Consigne:
D'après l'extrait sur les années 80, sur quoi ressentait-on l'envie de se surpasser et de fuir la réalité ?

Extrait:
▼▼▼

C’étaient les années 80

On était jeune, on était fou. Et ce n’est pas forcément un pléonasme. Mais on était surtout inconscient et libre.
On voulait juste se dépasser et montrer aux autres de quoi on était capable. Se prouver aussi à soi-même qu’on existe et que, nous aussi, on a ce petit quelque chose qui nous pousse à mordre la vie. Croquer l’existence par les deux bouts et rester debout. L’adversaire n’était pas le temps qui passe, car on s’acharnait à ne pas le laisser partir indemne. Avec la rage de vaincre qui coulait dans nos veines.

Rien ne nous y obligeait, mais on avait une envie irrésistible de s’y frotter. Il fallait se surpasser, abolir les limites et s’affranchir de toutes règles en vigueur. Sauter le plus haut possible pour éviter d’atterrir et de revenir sur terre. Oublier tout et s’envoler vers l’éternité. Fuir la réalité.
Voilà ce qu’on ressentait sur nos vélos bricolés.
S’émerveiller devant les idoles, passer des heures à reproduire des mouvements volés aux plus grands et se fracasser les genoux. Mais rentrer avec la banane sur la route et des souvenirs plein la tête. Puis recommencer.

▲▲▲

[Enregistrements de questions de raisonnement spatial]
▼▼▼

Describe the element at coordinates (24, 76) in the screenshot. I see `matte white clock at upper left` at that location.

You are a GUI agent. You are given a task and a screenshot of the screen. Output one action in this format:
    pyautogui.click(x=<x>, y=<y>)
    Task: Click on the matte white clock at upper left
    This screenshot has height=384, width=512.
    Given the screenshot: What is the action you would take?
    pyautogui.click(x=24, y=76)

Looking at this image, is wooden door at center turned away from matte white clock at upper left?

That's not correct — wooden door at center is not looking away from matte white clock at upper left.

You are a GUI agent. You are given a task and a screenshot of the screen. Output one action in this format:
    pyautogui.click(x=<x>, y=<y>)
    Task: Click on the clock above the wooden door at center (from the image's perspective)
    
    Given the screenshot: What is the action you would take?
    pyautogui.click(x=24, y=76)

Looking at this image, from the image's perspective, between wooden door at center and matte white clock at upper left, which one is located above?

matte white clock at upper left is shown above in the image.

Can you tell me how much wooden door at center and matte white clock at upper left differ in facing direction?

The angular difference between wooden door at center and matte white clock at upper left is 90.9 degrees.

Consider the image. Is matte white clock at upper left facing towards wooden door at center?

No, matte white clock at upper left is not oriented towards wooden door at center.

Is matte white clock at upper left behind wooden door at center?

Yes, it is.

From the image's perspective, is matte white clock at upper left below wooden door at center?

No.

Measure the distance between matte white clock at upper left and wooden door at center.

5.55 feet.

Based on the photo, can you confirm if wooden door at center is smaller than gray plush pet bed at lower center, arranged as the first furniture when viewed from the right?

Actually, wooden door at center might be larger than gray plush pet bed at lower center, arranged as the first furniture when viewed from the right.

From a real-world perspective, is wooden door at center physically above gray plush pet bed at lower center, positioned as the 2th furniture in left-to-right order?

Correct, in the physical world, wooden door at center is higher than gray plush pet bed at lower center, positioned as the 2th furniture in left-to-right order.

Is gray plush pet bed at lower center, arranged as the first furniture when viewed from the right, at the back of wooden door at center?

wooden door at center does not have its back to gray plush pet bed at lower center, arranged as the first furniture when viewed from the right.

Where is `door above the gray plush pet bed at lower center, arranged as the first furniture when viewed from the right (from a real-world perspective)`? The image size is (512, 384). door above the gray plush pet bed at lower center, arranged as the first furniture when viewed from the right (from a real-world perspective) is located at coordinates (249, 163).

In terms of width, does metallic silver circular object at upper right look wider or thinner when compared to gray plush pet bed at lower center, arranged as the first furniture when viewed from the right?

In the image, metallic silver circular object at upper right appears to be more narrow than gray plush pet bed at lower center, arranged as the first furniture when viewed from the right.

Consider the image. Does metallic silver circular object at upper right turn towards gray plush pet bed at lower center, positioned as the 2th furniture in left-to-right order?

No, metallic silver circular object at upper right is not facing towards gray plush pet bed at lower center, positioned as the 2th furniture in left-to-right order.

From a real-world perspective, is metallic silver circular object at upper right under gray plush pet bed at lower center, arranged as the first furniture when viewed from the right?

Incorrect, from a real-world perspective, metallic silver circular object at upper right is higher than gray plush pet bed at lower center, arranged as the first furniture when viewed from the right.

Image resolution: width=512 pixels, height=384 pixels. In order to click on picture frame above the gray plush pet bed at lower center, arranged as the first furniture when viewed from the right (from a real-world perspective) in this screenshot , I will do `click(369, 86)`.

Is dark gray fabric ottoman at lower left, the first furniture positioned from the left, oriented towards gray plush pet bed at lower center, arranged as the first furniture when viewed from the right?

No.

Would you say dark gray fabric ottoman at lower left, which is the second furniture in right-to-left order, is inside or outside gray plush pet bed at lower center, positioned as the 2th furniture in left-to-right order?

▲▲▲

Corrigé:
Sur des vélos bricolés.